Not that everyone loves Madea by any means. Its sequels have fared little better, but the franchise has made nearly half a billion dollars.
ALL OF TYLER PERRY MOVIES AND PLAYS MOVIE
To many, Madea movies are virtually unwatchable: her 2005 movie debut, Diary of a Mad Black Woman, has a Rotten Tomatoes score of 16%.

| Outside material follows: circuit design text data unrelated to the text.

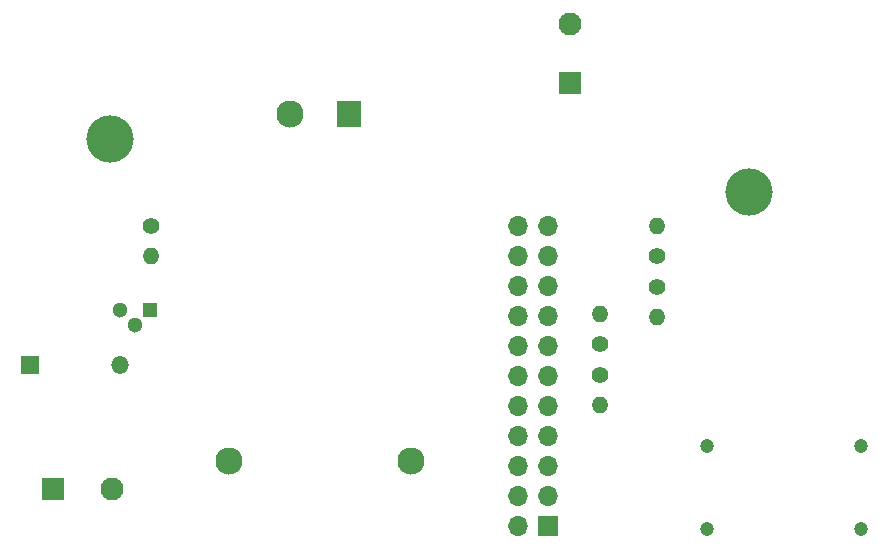
<source format=gbr>
%TF.GenerationSoftware,KiCad,Pcbnew,(6.0.8)*%
%TF.CreationDate,2022-11-26T11:41:08-06:00*%
%TF.ProjectId,tt-relay-board,74742d72-656c-4617-992d-626f6172642e,rev?*%
%TF.SameCoordinates,Original*%
%TF.FileFunction,Soldermask,Bot*%
%TF.FilePolarity,Negative*%
%FSLAX46Y46*%
G04 Gerber Fmt 4.6, Leading zero omitted, Abs format (unit mm)*
G04 Created by KiCad (PCBNEW (6.0.8)) date 2022-11-26 11:41:08*
%MOMM*%
%LPD*%
G01*
G04 APERTURE LIST*
%ADD10R,1.500000X1.500000*%
%ADD11O,1.500000X1.500000*%
%ADD12C,1.200000*%
%ADD13C,1.400000*%
%ADD14O,1.400000X1.400000*%
%ADD15R,1.950000X1.950000*%
%ADD16C,1.950000*%
%ADD17R,1.300000X1.300000*%
%ADD18C,1.300000*%
%ADD19R,2.000000X2.300000*%
%ADD20C,2.300000*%
%ADD21C,4.000000*%
%ADD22R,1.700000X1.700000*%
%ADD23O,1.700000X1.700000*%
G04 APERTURE END LIST*
D10*
%TO.C,D1*%
X48382000Y-85196000D03*
D11*
X56002000Y-85196000D03*
%TD*%
D12*
%TO.C,J8*%
X105664000Y-99027000D03*
X105664000Y-92027000D03*
%TD*%
D13*
%TO.C,R4*%
X101473000Y-75896000D03*
D14*
X101473000Y-73356000D03*
%TD*%
D15*
%TO.C,J1*%
X94113000Y-61301000D03*
D16*
X94113000Y-56301000D03*
%TD*%
D17*
%TO.C,Q1*%
X58547000Y-80518000D03*
D18*
X57277000Y-81788000D03*
X56007000Y-80518000D03*
%TD*%
D19*
%TO.C,PS1*%
X75398000Y-63923500D03*
D20*
X70398000Y-63923500D03*
X80598000Y-93323500D03*
X65198000Y-93323500D03*
%TD*%
D13*
%TO.C,R1*%
X58624000Y-73406000D03*
D14*
X58624000Y-75946000D03*
%TD*%
D13*
%TO.C,R2*%
X101473000Y-78536000D03*
D14*
X101473000Y-81076000D03*
%TD*%
D21*
%TO.C,H2*%
X109220000Y-70485000D03*
%TD*%
%TO.C,H1*%
X55118000Y-66040000D03*
%TD*%
D13*
%TO.C,R3*%
X96647000Y-86029000D03*
D14*
X96647000Y-88569000D03*
%TD*%
D12*
%TO.C,J7*%
X118745000Y-99027000D03*
X118745000Y-92027000D03*
%TD*%
D15*
%TO.C,J2*%
X50332000Y-95677000D03*
D16*
X55332000Y-95677000D03*
%TD*%
D13*
%TO.C,R5*%
X96647000Y-83389000D03*
D14*
X96647000Y-80849000D03*
%TD*%
D22*
%TO.C,J5*%
X92222000Y-98781000D03*
D23*
X89682000Y-98781000D03*
X92222000Y-96241000D03*
X89682000Y-96241000D03*
X92222000Y-93701000D03*
X89682000Y-93701000D03*
X92222000Y-91161000D03*
X89682000Y-91161000D03*
X92222000Y-88621000D03*
X89682000Y-88621000D03*
X92222000Y-86081000D03*
X89682000Y-86081000D03*
X92222000Y-83541000D03*
X89682000Y-83541000D03*
X92222000Y-81001000D03*
X89682000Y-81001000D03*
X92222000Y-78461000D03*
X89682000Y-78461000D03*
X92222000Y-75921000D03*
X89682000Y-75921000D03*
X92222000Y-73381000D03*
X89682000Y-73381000D03*
%TD*%
M02*

</source>
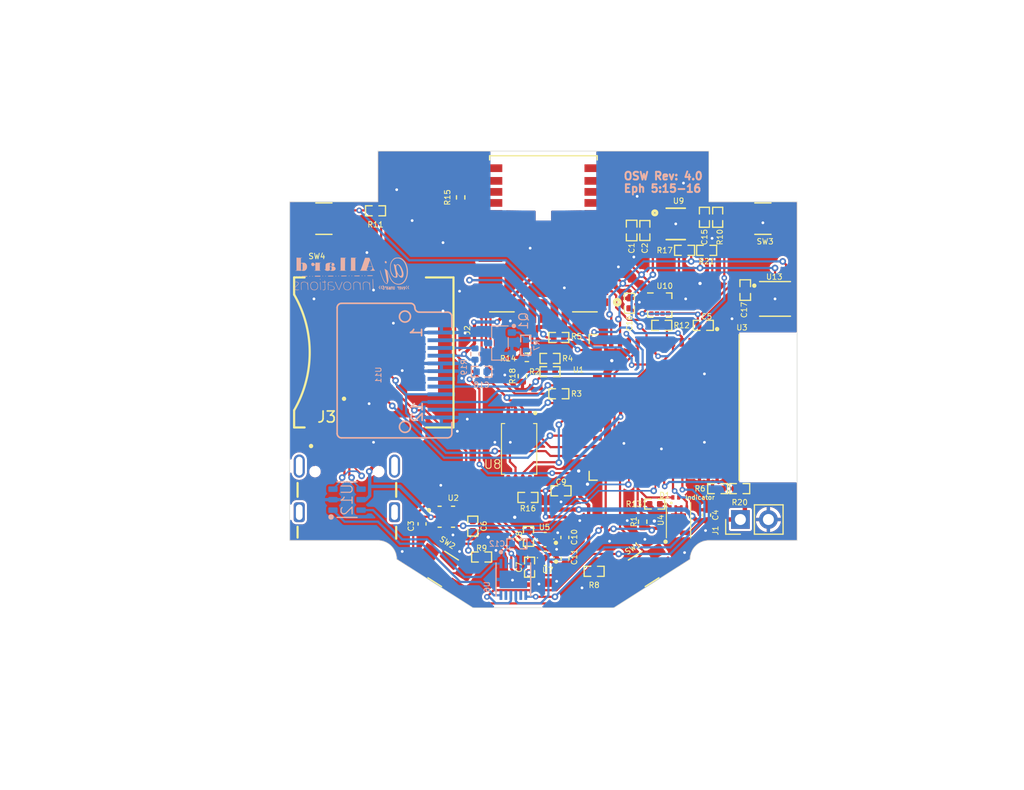
<source format=kicad_pcb>
(kicad_pcb
	(version 20240108)
	(generator "pcbnew")
	(generator_version "8.0")
	(general
		(thickness 1.6)
		(legacy_teardrops no)
	)
	(paper "A4")
	(title_block
		(title "Open-Smartwatch-GPS")
		(date "2023-10-21")
		(rev "${REVISION}")
	)
	(layers
		(0 "F.Cu" signal)
		(31 "B.Cu" signal)
		(32 "B.Adhes" user "B.Adhesive")
		(33 "F.Adhes" user "F.Adhesive")
		(34 "B.Paste" user)
		(35 "F.Paste" user)
		(36 "B.SilkS" user "B.Silkscreen")
		(37 "F.SilkS" user "F.Silkscreen")
		(38 "B.Mask" user)
		(39 "F.Mask" user)
		(40 "Dwgs.User" user "User.Drawings")
		(41 "Cmts.User" user "User.Comments")
		(42 "Eco1.User" user "User.Eco1")
		(43 "Eco2.User" user "User.Eco2")
		(44 "Edge.Cuts" user)
		(45 "Margin" user)
		(46 "B.CrtYd" user "B.Courtyard")
		(47 "F.CrtYd" user "F.Courtyard")
		(48 "B.Fab" user)
		(49 "F.Fab" user)
	)
	(setup
		(stackup
			(layer "F.SilkS"
				(type "Top Silk Screen")
			)
			(layer "F.Paste"
				(type "Top Solder Paste")
			)
			(layer "F.Mask"
				(type "Top Solder Mask")
				(thickness 0.01)
			)
			(layer "F.Cu"
				(type "copper")
				(thickness 0.035)
			)
			(layer "dielectric 1"
				(type "core")
				(thickness 1.51)
				(material "FR4")
				(epsilon_r 4.5)
				(loss_tangent 0.02)
			)
			(layer "B.Cu"
				(type "copper")
				(thickness 0.035)
			)
			(layer "B.Mask"
				(type "Bottom Solder Mask")
				(thickness 0.01)
			)
			(layer "B.Paste"
				(type "Bottom Solder Paste")
			)
			(layer "B.SilkS"
				(type "Bottom Silk Screen")
			)
			(copper_finish "None")
			(dielectric_constraints no)
		)
		(pad_to_mask_clearance 0)
		(allow_soldermask_bridges_in_footprints no)
		(aux_axis_origin 160 130.6)
		(grid_origin 160 130.6)
		(pcbplotparams
			(layerselection 0x00010fc_ffffffff)
			(plot_on_all_layers_selection 0x0000000_00000000)
			(disableapertmacros no)
			(usegerberextensions no)
			(usegerberattributes no)
			(usegerberadvancedattributes no)
			(creategerberjobfile no)
			(dashed_line_dash_ratio 12.000000)
			(dashed_line_gap_ratio 3.000000)
			(svgprecision 6)
			(plotframeref no)
			(viasonmask no)
			(mode 1)
			(useauxorigin no)
			(hpglpennumber 1)
			(hpglpenspeed 20)
			(hpglpendiameter 15.000000)
			(pdf_front_fp_property_popups yes)
			(pdf_back_fp_property_popups yes)
			(dxfpolygonmode yes)
			(dxfimperialunits yes)
			(dxfusepcbnewfont yes)
			(psnegative no)
			(psa4output no)
			(plotreference yes)
			(plotvalue yes)
			(plotfptext yes)
			(plotinvisibletext no)
			(sketchpadsonfab no)
			(subtractmaskfromsilk no)
			(outputformat 1)
			(mirror no)
			(drillshape 0)
			(scaleselection 1)
			(outputdirectory "fabFiles/Rev_${REVISION}/fab")
		)
	)
	(property "REVISION" "4.0")
	(net 0 "")
	(net 1 "GND")
	(net 2 "/3V3_2")
	(net 3 "/VBUS")
	(net 4 "/VBAT")
	(net 5 "+3V3")
	(net 6 "/VCC_SW")
	(net 7 "/VCC")
	(net 8 "/v3p3USB")
	(net 9 "Net-(D1-K)")
	(net 10 "unconnected-(J2-DAT2-Pad1)")
	(net 11 "/SD_CS")
	(net 12 "/MOSI")
	(net 13 "/SCLK")
	(net 14 "/MISO")
	(net 15 "unconnected-(J2-DAT1-Pad8)")
	(net 16 "unconnected-(J3-CC1-PadA5)")
	(net 17 "/D_ESD+")
	(net 18 "/D_ESD-")
	(net 19 "unconnected-(J3-CC2-PadB5)")
	(net 20 "/PIN_LED")
	(net 21 "/LEDK")
	(net 22 "/GPS_RX3V3")
	(net 23 "/GPS_RX2V8")
	(net 24 "/GPS_TX3V3")
	(net 25 "/GPS_TX2V8")
	(net 26 "/GPS_FON3V3")
	(net 27 "/GPS_FON2V8")
	(net 28 "/GEO_F3V3")
	(net 29 "/GEO_F2V8")
	(net 30 "/B_MON")
	(net 31 "/BTN2")
	(net 32 "/BTN3")
	(net 33 "/EN")
	(net 34 "/FLASH")
	(net 35 "/3DFIX_3V3")
	(net 36 "/3DFIX_2V8")
	(net 37 "Net-(U4-PROG)")
	(net 38 "/RAM_HOLD")
	(net 39 "/SDA")
	(net 40 "Net-(U1-RF_OUT)")
	(net 41 "/SCL")
	(net 42 "Net-(U1-RF_IN)")
	(net 43 "Net-(U11-LEDA)")
	(net 44 "unconnected-(U1-ANTON-Pad30)")
	(net 45 "unconnected-(U1-TIMEPULSE-Pad29)")
	(net 46 "/D-")
	(net 47 "unconnected-(U1-JAM_DET-Pad20)")
	(net 48 "/VLoad_EN")
	(net 49 "/STAT_PWR")
	(net 50 "/RTC_INT")
	(net 51 "/TFT_CS")
	(net 52 "/RAM_CS")
	(net 53 "/~{TFT_RST}")
	(net 54 "/RX")
	(net 55 "/TX")
	(net 56 "unconnected-(U1-EXTINT0-Pad7)")
	(net 57 "/D+")
	(net 58 "unconnected-(U2-DC_IN-Pad3)")
	(net 59 "unconnected-(U3-NC-Pad23)")
	(net 60 "unconnected-(U1-~{RESET}-Pad23)")
	(net 61 "unconnected-(U6-RTS#-Pad8)")
	(net 62 "unconnected-(U6-CTS#-Pad11)")
	(net 63 "unconnected-(U9-OSCI-Pad1)")
	(net 64 "unconnected-(U9-OSCO-Pad2)")
	(net 65 "unconnected-(U9-CLKOE-Pad3)")
	(net 66 "unconnected-(U9-CLKOUT-Pad9)")
	(net 67 "unconnected-(U10-NC-Pad4)")
	(net 68 "unconnected-(U10-INT1-Pad5)")
	(net 69 "/TFT_DC")
	(net 70 "unconnected-(U10-INT2-Pad6)")
	(net 71 "unconnected-(U10-CSB-Pad10)")
	(net 72 "unconnected-(U10-NC-Pad11)")
	(net 73 "unconnected-(U13-LED1-Pad3)")
	(net 74 "unconnected-(U13-LED2-Pad4)")
	(net 75 "unconnected-(U13-LED3-Pad5)")
	(net 76 "unconnected-(U13-INT-Pad6)")
	(net 77 "unconnected-(U13-TMONI-Pad8)")
	(net 78 "unconnected-(U3-NC-Pad24)")
	(net 79 "unconnected-(U3-NC-Pad28)")
	(net 80 "unconnected-(U3-NC-Pad37)")
	(net 81 "unconnected-(U3-I36-Pad4)")
	(net 82 "Net-(U2-CAP)")
	(net 83 "unconnected-(J3-SHELL_GND-PadSH3)")
	(net 84 "unconnected-(J3-SHELL_GND-PadSH2)")
	(net 85 "unconnected-(J3-SHELL_GND-PadSH4)")
	(net 86 "unconnected-(J3-SHELL_GND-PadSH1)")
	(net 87 "unconnected-(J3-SBU2-PadB8)")
	(net 88 "unconnected-(J3-SBU1-PadA8)")
	(footprint "AllardChip:RESC100X50X40L25N" (layer "F.Cu") (at 175.8 95.2 -90))
	(footprint "AllardChip:RESC100X50X40L25N" (layer "F.Cu") (at 161.4 106.1 180))
	(footprint "AllardChip:RESC100X50X40L25N" (layer "F.Cu") (at 164.6 127.3 180))
	(footprint "AllardChip:CAPC100X50X55L25N" (layer "F.Cu") (at 174.6 95.2 -90))
	(footprint "open-Smartwatch:XCVR_L96-M33" (layer "F.Cu") (at 160 96.7 180))
	(footprint "open-Smartwatch:Harvatek_LED_osw" (layer "F.Cu") (at 172 120.6 180))
	(footprint "Connector_PinHeader_2.54mm:PinHeader_1x02_P2.54mm_Vertical" (layer "F.Cu") (at 177.86 122.6 90))
	(footprint "AllardChip:RESC100X50X40L25N" (layer "F.Cu") (at 154.4 126))
	(footprint "AllardChip:CAPC100X50X55L25N" (layer "F.Cu") (at 174.5 105))
	(footprint "AllardChip:CAPC100X50X55L25N" (layer "F.Cu") (at 153.6 123.2 -90))
	(footprint "open-Smartwatch:R_0402_1005Metric_osw" (layer "F.Cu") (at 169 122.8 -90))
	(footprint "AllardChip:CAPC100X50X60L25N" (layer "F.Cu") (at 168 96.4 -90))
	(footprint "open-Smartwatch:XDCR_BH1792GLC-E2" (layer "F.Cu") (at 181 102.6))
	(footprint "open-Smartwatch:R_0402_1005Metric_osw" (layer "F.Cu") (at 158.1 109.6 -90))
	(footprint "open-Smartwatch:XCVR_ESP32-MINI-1" (layer "F.Cu") (at 170.95 112.4375 -90))
	(footprint "AllardChip:RESC100X50X40L25N" (layer "F.Cu") (at 160.6 108 180))
	(footprint "AllardChip:CAPC100X50X55L25N" (layer "F.Cu") (at 161.6 120))
	(footprint "AllardChip:RESC100X50X40L25N" (layer "F.Cu") (at 158.6 120.6 180))
	(footprint "AllardChip:RESC100X50X40L25N" (layer "F.Cu") (at 144.78 94.615 180))
	(footprint "open-Smartwatch:SW_EVQ-P7J01P" (layer "F.Cu") (at 150.9 127.1 -32.519))
	(footprint "open-Smartwatch:C_0402_1005Me
... [827614 chars truncated]
</source>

In the movies, her painfully broad slapstick is often mixed in with soapy family melodrama dealing with themes of domestic violence, religious salvation and conservative family values (Perry is a Christian). She speaks in exaggerated “Ebonics”, shuns political correctness, commits crimes and often asserts her ol’-time values with the aid of firearms. Her pantomime-dame antics make Eddie Murphy’s Nutty Professor II: The Klumps look Shakespearean. Few will mourn her passing but it’s the end of some kind of era.įor the uninitiated, which includes most non-African Americans, Madea is a bewildering proposition, her enduring popularity even more so.
After nearly 20 years, 10 stage plays, 10 movies, numerous cameos and even a straight-to-DVD animation, Perry announced he is retiring the Madea character after next year’s A Madea Family Funeral. “Time for me to bury that old broad, man.” Usually that’s no way to talk about a septuagenarian great-grandmother, but Perry is referring to his own fat-suited alter ego, and many would agree with him. “I ’m sick of that old bitch,” Tyler Perry recently said of Mabel “ Madea” Simmons.